The local Whole Foods makes a huge deal out of being locally sourced. Which is rather bizarre, as we live in a farm to table Nirvana, with farmer’s markets, farm stands, organic local CSAs, even flower and “farmacy” (medicinal herbs) options. Foraging is a thing here, and restaurants compete to make fancy meals out of foraged thistles, onions, mushrooms, etc. My vegan friends swear by them however, apparently they have a much wider assortment of options.
Love the recipe and the rants. I walked into a Whole Foods for the first time and got so overwhelmed and then sticker shocked that I bought nothing. Tried one more time and again walked out with nothing. We have other high end markets to choose from so I am not required to shop there to get quality ingredients so I’m happy to never walk in again.
I have a close friend who works for Whole Foods and the way they treat their workers is disgusting. He called last week to tell me he got a new job and was putting in his notice, I was so happy! The quality of their food is pretty good though, much better than the Fresh Market chain. I don’t shop there much though because they’re evil.
Happy your friend made his way out of there. It is a totally shit place to work.
I could eat that. I could eat that at any stage in the preparation process, in fact.

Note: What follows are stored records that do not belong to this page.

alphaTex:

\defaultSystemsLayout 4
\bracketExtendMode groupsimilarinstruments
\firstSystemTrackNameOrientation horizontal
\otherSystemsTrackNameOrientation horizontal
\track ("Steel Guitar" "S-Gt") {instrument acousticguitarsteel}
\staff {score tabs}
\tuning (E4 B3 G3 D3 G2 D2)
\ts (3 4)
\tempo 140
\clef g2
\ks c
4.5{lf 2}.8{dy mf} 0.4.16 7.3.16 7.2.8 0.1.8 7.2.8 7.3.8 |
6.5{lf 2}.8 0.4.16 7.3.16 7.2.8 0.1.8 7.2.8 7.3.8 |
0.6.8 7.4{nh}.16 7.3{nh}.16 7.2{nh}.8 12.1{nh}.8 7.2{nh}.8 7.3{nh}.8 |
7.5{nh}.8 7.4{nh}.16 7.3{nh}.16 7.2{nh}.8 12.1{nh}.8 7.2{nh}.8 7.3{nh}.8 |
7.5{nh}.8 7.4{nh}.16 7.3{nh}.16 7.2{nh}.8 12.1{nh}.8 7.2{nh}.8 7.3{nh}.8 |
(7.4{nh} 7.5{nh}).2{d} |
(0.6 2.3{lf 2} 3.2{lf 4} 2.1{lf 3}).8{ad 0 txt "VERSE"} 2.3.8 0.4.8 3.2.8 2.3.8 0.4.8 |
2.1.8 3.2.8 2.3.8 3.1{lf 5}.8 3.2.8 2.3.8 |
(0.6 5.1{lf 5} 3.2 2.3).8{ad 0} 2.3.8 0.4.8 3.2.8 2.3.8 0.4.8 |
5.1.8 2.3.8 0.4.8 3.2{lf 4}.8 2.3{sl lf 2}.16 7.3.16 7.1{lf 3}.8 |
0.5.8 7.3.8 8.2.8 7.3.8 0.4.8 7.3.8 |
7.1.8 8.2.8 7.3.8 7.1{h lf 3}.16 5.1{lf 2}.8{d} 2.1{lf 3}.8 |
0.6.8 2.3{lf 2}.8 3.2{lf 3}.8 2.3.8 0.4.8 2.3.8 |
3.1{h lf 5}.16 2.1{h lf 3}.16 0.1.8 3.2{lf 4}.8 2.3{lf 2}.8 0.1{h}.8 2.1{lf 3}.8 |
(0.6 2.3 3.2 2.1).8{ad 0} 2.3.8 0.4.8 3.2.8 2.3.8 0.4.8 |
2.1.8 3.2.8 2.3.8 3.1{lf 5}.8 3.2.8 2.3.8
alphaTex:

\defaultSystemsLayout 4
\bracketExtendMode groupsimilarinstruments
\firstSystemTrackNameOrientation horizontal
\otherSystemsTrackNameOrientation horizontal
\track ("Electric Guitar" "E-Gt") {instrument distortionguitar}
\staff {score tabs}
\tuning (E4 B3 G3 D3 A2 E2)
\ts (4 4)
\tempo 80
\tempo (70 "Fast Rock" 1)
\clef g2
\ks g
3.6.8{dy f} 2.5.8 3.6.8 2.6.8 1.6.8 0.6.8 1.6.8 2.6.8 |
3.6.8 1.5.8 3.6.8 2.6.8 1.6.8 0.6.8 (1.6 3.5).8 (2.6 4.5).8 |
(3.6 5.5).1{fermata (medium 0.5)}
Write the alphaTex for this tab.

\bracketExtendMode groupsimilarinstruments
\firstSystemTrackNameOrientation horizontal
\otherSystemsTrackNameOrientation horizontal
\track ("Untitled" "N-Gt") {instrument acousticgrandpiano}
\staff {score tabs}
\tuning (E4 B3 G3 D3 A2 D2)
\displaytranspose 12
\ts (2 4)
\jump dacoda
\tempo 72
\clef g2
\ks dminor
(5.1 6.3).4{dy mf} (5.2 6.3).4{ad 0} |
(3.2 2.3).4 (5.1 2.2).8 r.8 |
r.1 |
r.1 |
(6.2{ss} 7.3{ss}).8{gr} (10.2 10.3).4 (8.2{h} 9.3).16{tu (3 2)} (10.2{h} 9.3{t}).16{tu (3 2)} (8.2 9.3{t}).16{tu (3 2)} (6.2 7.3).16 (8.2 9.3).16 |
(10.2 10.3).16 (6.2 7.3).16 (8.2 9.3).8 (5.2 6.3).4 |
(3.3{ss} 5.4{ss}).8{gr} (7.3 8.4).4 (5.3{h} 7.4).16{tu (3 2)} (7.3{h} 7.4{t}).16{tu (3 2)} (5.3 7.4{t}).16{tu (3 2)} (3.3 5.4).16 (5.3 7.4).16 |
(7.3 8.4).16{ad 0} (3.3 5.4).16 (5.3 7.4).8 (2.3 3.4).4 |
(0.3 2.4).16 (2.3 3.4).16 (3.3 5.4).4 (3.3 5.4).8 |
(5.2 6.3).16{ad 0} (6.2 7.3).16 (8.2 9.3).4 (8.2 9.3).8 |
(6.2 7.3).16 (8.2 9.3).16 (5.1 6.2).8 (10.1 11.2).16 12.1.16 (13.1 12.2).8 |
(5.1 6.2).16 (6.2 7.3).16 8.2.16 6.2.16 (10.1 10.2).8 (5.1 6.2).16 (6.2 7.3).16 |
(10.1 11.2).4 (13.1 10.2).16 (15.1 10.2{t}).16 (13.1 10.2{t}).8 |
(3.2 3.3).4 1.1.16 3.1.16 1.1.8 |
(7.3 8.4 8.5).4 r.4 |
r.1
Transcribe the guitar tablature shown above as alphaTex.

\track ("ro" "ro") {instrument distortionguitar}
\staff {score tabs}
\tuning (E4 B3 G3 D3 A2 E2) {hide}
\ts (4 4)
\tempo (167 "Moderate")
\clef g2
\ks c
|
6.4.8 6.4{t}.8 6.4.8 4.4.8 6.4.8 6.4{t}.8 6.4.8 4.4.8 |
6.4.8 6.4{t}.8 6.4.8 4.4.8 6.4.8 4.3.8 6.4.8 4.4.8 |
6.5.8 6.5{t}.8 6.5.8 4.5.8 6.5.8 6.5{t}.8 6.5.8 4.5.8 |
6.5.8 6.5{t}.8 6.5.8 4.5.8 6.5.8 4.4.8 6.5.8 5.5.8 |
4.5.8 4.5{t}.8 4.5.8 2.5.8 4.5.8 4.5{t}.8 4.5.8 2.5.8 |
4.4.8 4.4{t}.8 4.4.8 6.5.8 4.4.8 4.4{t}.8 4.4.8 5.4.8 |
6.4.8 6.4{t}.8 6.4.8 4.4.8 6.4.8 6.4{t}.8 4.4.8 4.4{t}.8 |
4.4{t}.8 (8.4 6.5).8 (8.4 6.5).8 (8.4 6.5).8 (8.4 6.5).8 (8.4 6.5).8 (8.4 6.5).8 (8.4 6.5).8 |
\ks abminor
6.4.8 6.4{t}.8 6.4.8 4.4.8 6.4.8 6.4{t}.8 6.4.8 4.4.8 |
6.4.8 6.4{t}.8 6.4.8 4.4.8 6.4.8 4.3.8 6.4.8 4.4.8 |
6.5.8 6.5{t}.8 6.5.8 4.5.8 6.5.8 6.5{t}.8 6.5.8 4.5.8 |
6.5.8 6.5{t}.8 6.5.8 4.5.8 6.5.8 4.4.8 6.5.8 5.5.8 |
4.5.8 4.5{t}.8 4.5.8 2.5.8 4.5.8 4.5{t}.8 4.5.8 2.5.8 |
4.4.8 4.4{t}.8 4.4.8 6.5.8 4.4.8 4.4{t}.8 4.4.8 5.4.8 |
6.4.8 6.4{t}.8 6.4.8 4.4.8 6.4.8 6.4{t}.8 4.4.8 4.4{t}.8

When I was a kid I used to make my mother crazy when she would be preparing something like round steak or even ground beef and I would reach up to the counter and grab a piece and pop it into my mouth. She would shriek at me about how I was going to get “worms”, but clearly it didn’t stop me–because clearly it wasn’t true.
(Narrator: “What @butcherbakertoiletrymaker didn’t know was….”)
(Dammit)
If I could find the reaction gif I’d post it here.
I got this one bookmarked for when I get the chance to do something like this.
I don’t eat much beef, and when I do it’s lazy cooking like “brown a lb of ground meat as part of bigger dish.”
That being said, I loved you message about not cooking beef to oblivion (exception being ground beef*). Perfect beef should be seared edge, cooked around the edge, gradient to pink/red in the middle. People just freak out because often they slice before it has rested enough and it bleeds.
I do everything possible to avoid shopping at Whole Paycheck, too!
*Because of how ground beef is assembled of various cuts of meat to get to the fat ranges often (like the 90/10, etc), yes for food safety reasons it needs to be cooked to oblivion. Who knows what pieces of what cattle went into what vat to make that ground beef. That being said, I would think if you actually got a specific cut of beef as ground meat – like ground sirloin – that was ground at the store, probably wouldn’t matter it eaten rare.